短歌の「伝統」について、その3。
(『万葉集の発明』2001年2月:新曜社/3360円)
>「伝統」について独自な考えを持った哲学者にハンス=ゲオルク・ガダマーがいる。ガダマーの考えは、人は特定の伝統に帰属しており、その伝統がもたらす先入見によって、理解の可能性と理解の地平を限定しているというものである。
>そして、ガダマーにとっての「伝統」とは、過去の偉大なテクストの伝承のことである。そのような伝承において、偉大なテクストとの対話による衝撃が、「先入見を自覚・修正するとともに、過去を現在へと媒介し、より高い普遍性をもった共通の地平へと到達する。」(林文孝『事典 哲学の木』講談社刊)ガダマーはこれを地平の融合と言う。
>ガダマーの伝統は過去と現在の相互に働きかけるものであり、伝統は常に絶えることのない形成過程にあるものとされる。そして、伝統は未来に向けて創造的な形成を続けるのである。
>さて、林は、ガダマーの伝統の意味を批評的に押さえた上で、最後に次のように記している。

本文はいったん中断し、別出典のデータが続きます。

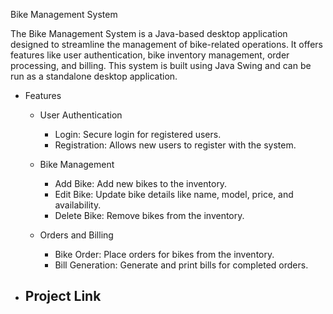 Bike Management System

The Bike Management System is a Java-based desktop application designed to streamline the management of bike-related operations. It offers features like user authentication, bike inventory management, order processing, and billing. This system is built using Java Swing and can be run as a standalone desktop application.

- Features
  
   - User Authentication
      - Login: Secure login for registered users.
      - Registration: Allows new users to register with the system.
        
   - Bike Management
      - Add Bike: Add new bikes to the inventory.
      - Edit Bike: Update bike details like name, model, price, and availability.
      - Delete Bike: Remove bikes from the inventory.
        
    - Orders and Billing
       - Bike Order: Place orders for bikes from the inventory.
       - Bill Generation: Generate and print bills for completed orders.

- Project Link
  -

伝統は、それを見いだし受け継ごうとするわれわれの解釈を離れては存在しない。伝統は多かれ少なかれ捏造されるのだ。この意味で、伝統を語ることは現在の要求に従属している。むしろわれわれは、伝統とされずに消去される過去、伝統を切断の危機にさらす未来という、時間の他性に対してこそ敏感であるべきかもしれない。
>林にも品田と同様の伝統観が共有されている。ただ、林が紹介したガダマーの伝統観は、カノン自身の価値が問われているものである。それは、品田が行った構築主義的な実証と違い、読者が偉大なテクストを読むことで招来する「真理」との遭遇が含意されている。もちろん、その「真理」とは読者を離れた普遍的なものではない。あくまでも、読者の立場に付随したものである。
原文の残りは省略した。